Doughty Hanson to develop London property
Doughty Hanson Real Estate has bought a development property in the west end of London in a joint venture with Terrace Hill Group. The property, Howick Place, was bought from department store group House of Fraser, which will occupy the building until it is redeveloped. Doughty and Terrace Hill plan to turn it into a £180 million ($350 million; €266 million) mixed-use office and residential scheme. Doughty Hanson & Co European Real Estate Fund II is investing €37.5 million of equity. This is the fifth investment by Fund II and the second in the UK. The Fund's other UK investment is Kings Hill Business Park, held in joint venture with Liberty Property Trust.

Orion snaps up Paris block
Orion Capital Managers has signed a €112 million ($145 million) deal to acquire and refurbish a government-owned Parisian building.
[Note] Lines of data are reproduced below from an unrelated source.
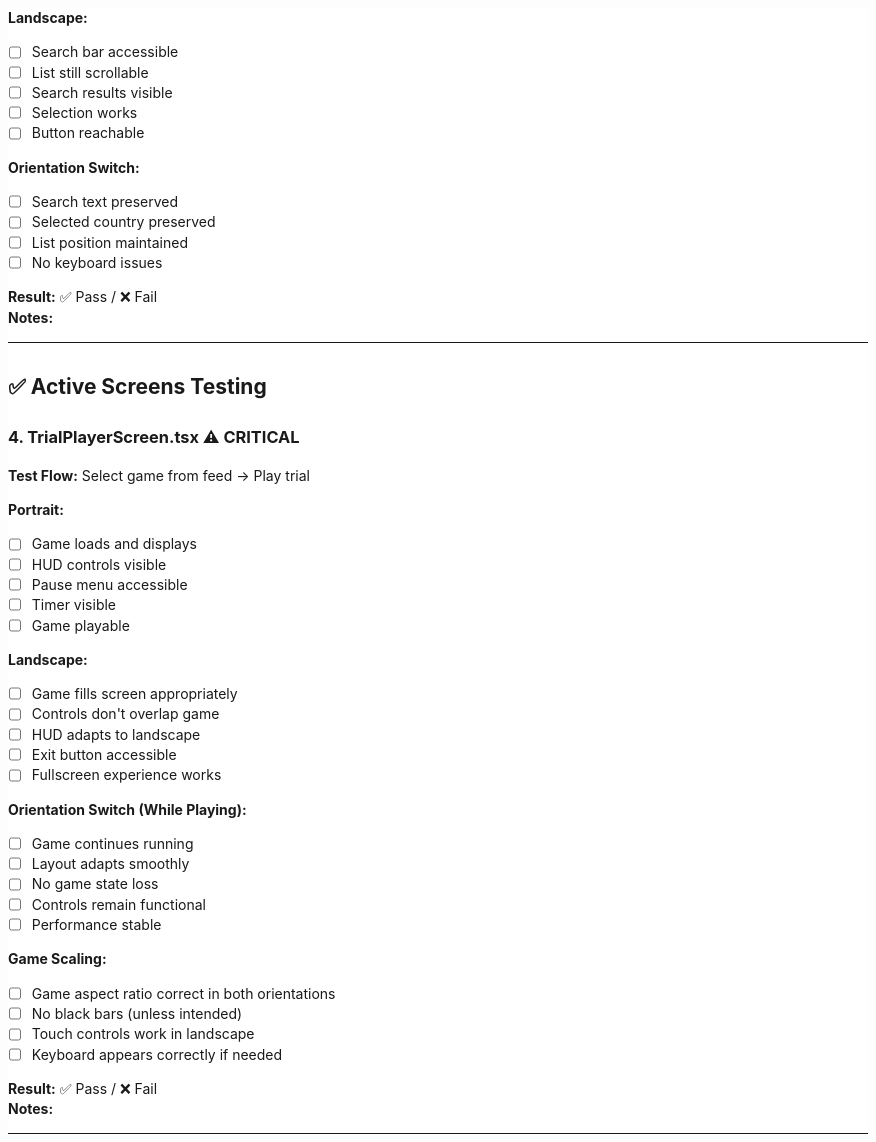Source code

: **Landscape:**
- [ ] Search bar accessible
- [ ] List still scrollable
- [ ] Search results visible
- [ ] Selection works
- [ ] Button reachable

**Orientation Switch:**
- [ ] Search text preserved
- [ ] Selected country preserved
- [ ] List position maintained
- [ ] No keyboard issues

**Result:** ✅ Pass / ❌ Fail  
**Notes:**

---

## ✅ Active Screens Testing

### 4. TrialPlayerScreen.tsx ⚠️ CRITICAL
**Test Flow:** Select game from feed → Play trial

**Portrait:**
- [ ] Game loads and displays
- [ ] HUD controls visible
- [ ] Pause menu accessible
- [ ] Timer visible
- [ ] Game playable

**Landscape:**
- [ ] Game fills screen appropriately
- [ ] Controls don't overlap game
- [ ] HUD adapts to landscape
- [ ] Exit button accessible
- [ ] Fullscreen experience works

**Orientation Switch (While Playing):**
- [ ] Game continues running
- [ ] Layout adapts smoothly
- [ ] No game state loss
- [ ] Controls remain functional
- [ ] Performance stable

**Game Scaling:**
- [ ] Game aspect ratio correct in both orientations
- [ ] No black bars (unless intended)
- [ ] Touch controls work in landscape
- [ ] Keyboard appears correctly if needed

**Result:** ✅ Pass / ❌ Fail  
**Notes:**

---
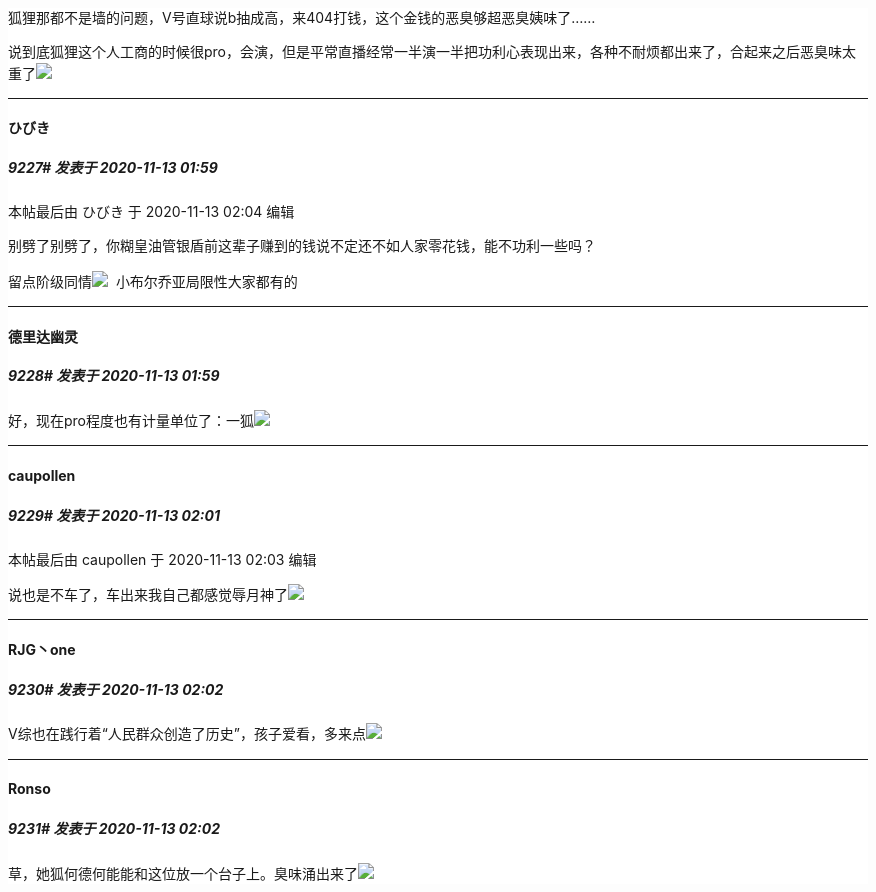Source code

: 
狐狸那都不是墙的问题，V号直球说b抽成高，来404打钱，这个金钱的恶臭够超恶臭姨味了……


说到底狐狸这个人工商的时候很pro，会演，但是平常直播经常一半演一半把功利心表现出来，各种不耐烦都出来了，合起来之后恶臭味太重了<img src="https://static.saraba1st.com/image/smiley/face2017/004.gif" referrerpolicy="no-referrer">


-----

####  ひびき  
##### 9227#       发表于 2020-11-13 01:59


 本帖最后由 ひびき 于 2020-11-13 02:04 编辑 

别劈了别劈了，你糊皇油管银盾前这辈子赚到的钱说不定还不如人家零花钱，能不功利一些吗？

留点阶级同情<img src="https://static.saraba1st.com/image/smiley/face2017/220.png" referrerpolicy="no-referrer">  小布尔乔亚局限性大家都有的


-----

####  德里达幽灵  
##### 9228#       发表于 2020-11-13 01:59


好，现在pro程度也有计量单位了：一狐<img src="https://static.saraba1st.com/image/smiley/face2017/067.png" referrerpolicy="no-referrer">


-----

####  caupollen  
##### 9229#       发表于 2020-11-13 02:01


 本帖最后由 caupollen 于 2020-11-13 02:03 编辑 

说也是不车了，车出来我自己都感觉辱月神了<img src="https://static.saraba1st.com/image/smiley/face2017/048.png" referrerpolicy="no-referrer">


-----

####  RJG丶one  
##### 9230#       发表于 2020-11-13 02:02


V综也在践行着“人民群众创造了历史”，孩子爱看，多来点<img src="https://static.saraba1st.com/image/smiley/face2017/013.png" referrerpolicy="no-referrer">


-----

####  Ronso  
##### 9231#       发表于 2020-11-13 02:02


草，她狐何德何能能和这位放一个台子上。臭味涌出来了<img src="https://static.saraba1st.com/image/smiley/face2017/037.png" referrerpolicy="no-referrer">
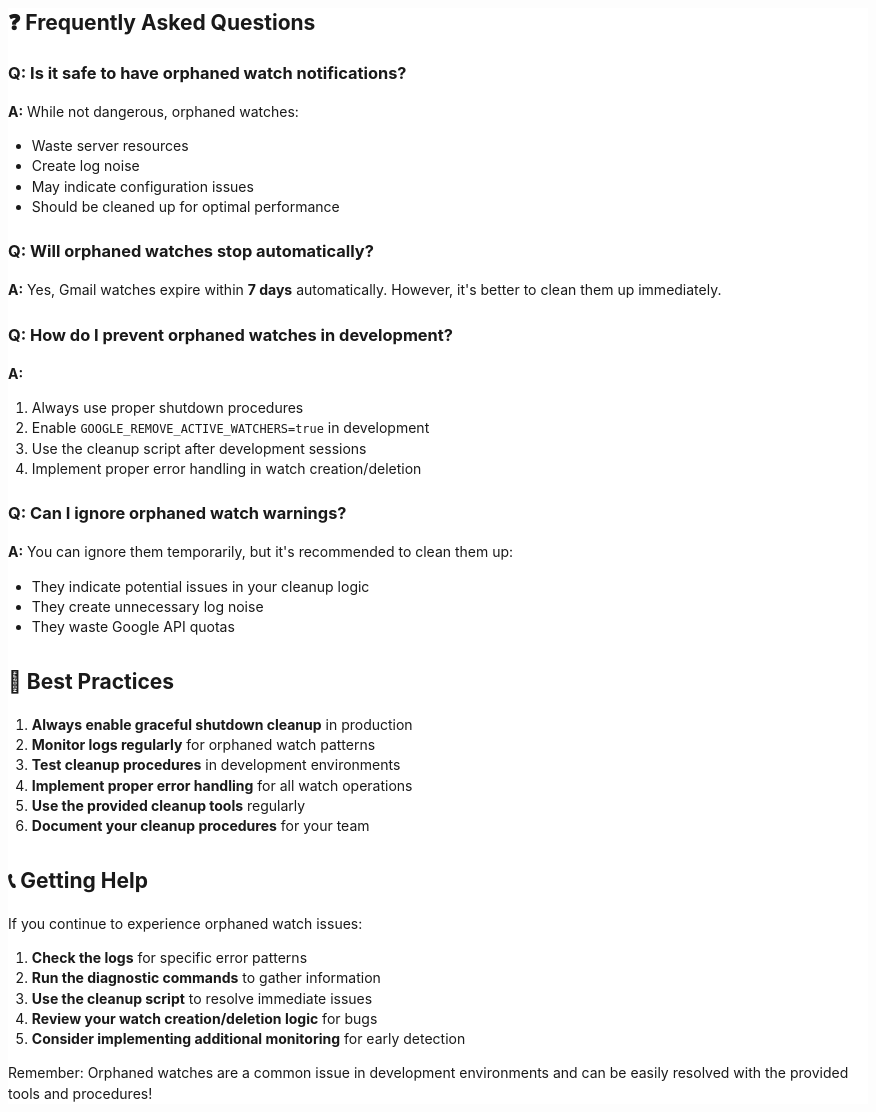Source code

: ## ❓ Frequently Asked Questions

### Q: Is it safe to have orphaned watch notifications?

**A:** While not dangerous, orphaned watches:
- Waste server resources
- Create log noise
- May indicate configuration issues
- Should be cleaned up for optimal performance

### Q: Will orphaned watches stop automatically?

**A:** Yes, Gmail watches expire within **7 days** automatically. However, it's better to clean them up immediately.

### Q: How do I prevent orphaned watches in development?

**A:** 
1. Always use proper shutdown procedures
2. Enable `GOOGLE_REMOVE_ACTIVE_WATCHERS=true` in development
3. Use the cleanup script after development sessions
4. Implement proper error handling in watch creation/deletion

### Q: Can I ignore orphaned watch warnings?

**A:** You can ignore them temporarily, but it's recommended to clean them up:
- They indicate potential issues in your cleanup logic
- They create unnecessary log noise
- They waste Google API quotas

## 🎯 Best Practices

1. **Always enable graceful shutdown cleanup** in production
2. **Monitor logs regularly** for orphaned watch patterns
3. **Test cleanup procedures** in development environments
4. **Implement proper error handling** for all watch operations
5. **Use the provided cleanup tools** regularly
6. **Document your cleanup procedures** for your team

## 📞 Getting Help

If you continue to experience orphaned watch issues:

1. **Check the logs** for specific error patterns
2. **Run the diagnostic commands** to gather information
3. **Use the cleanup script** to resolve immediate issues
4. **Review your watch creation/deletion logic** for bugs
5. **Consider implementing additional monitoring** for early detection

Remember: Orphaned watches are a common issue in development environments and can be easily resolved with the provided tools and procedures! 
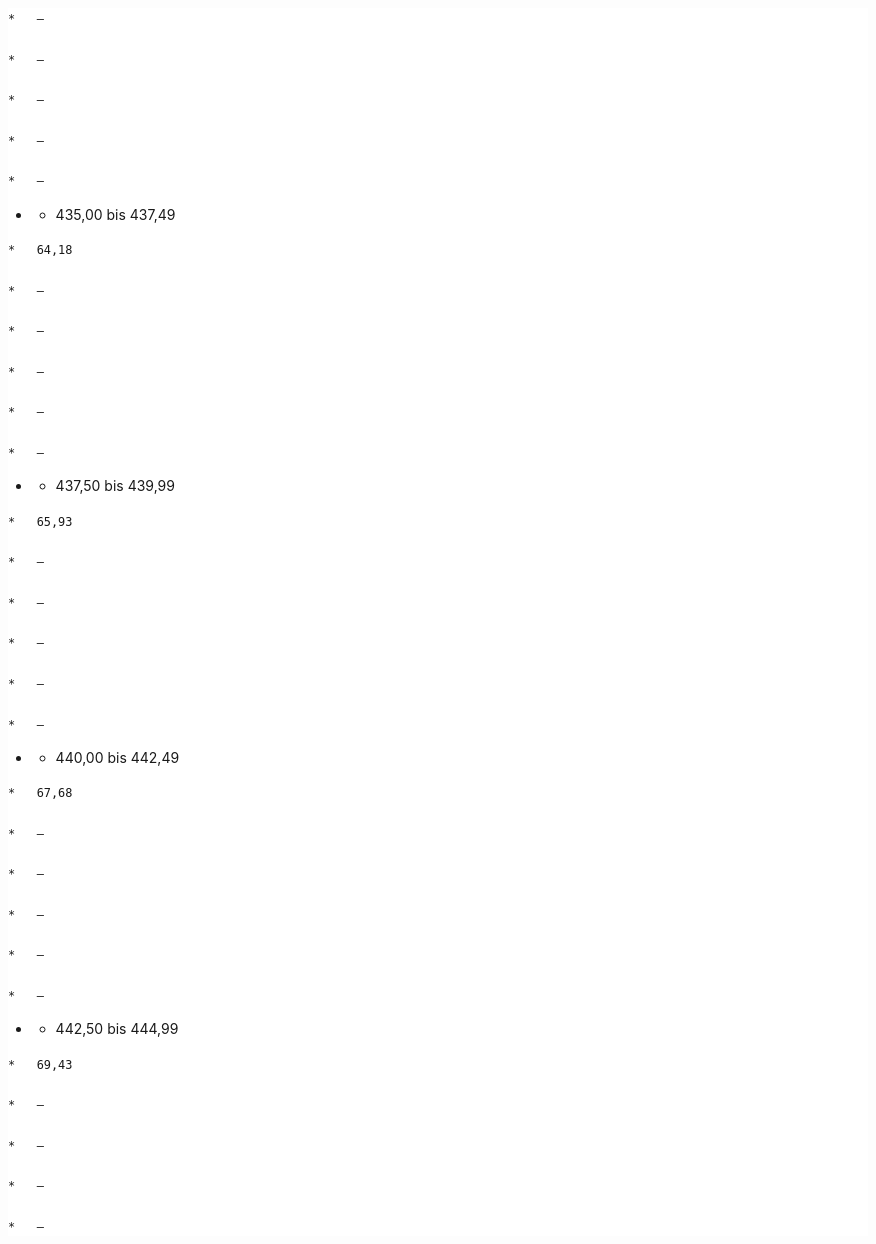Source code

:     *   –

    *   –

    *   –

    *   –

    *   –


*    *   435,00 bis 437,49

    *   64,18

    *   –

    *   –

    *   –

    *   –

    *   –


*    *   437,50 bis 439,99

    *   65,93

    *   –

    *   –

    *   –

    *   –

    *   –


*    *   440,00 bis 442,49

    *   67,68

    *   –

    *   –

    *   –

    *   –

    *   –


*    *   442,50 bis 444,99

    *   69,43

    *   –

    *   –

    *   –

    *   –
The office property on Rue d'Astorg in the central business district is being refurbished by Compagnie Immobilière Betelgeuse, a quoted property company owned by Orion European Real Estate Fund II. Hypo Real Estate Bank provided the financing for the transaction. The office is mainly leased to French government services. A full refurbishment will be undertaken at the expiration of the various leases; upon completion, the building will comprise 12,000 square meters.

GE buys €420m German office portfolio
GE Real Estate has bought a German specialty property fund managed by iii-investments for €420 million ($546 million). The fund's portfolio comprises 12 office properties across western Germany, located in Frankfurt, Munich, Hamburg, Dusseldorf, Stuttgart, Bonn and Karlsruhe. It is the first time GE has bought a regulated fund product in Germany. In a statement, Rainer Thaler, managing director of GE Real Estate Germany, said: “This acquisition, which is the first sizeable commercial real estate transaction that we are making in Germany, underlines our strategy for growth.”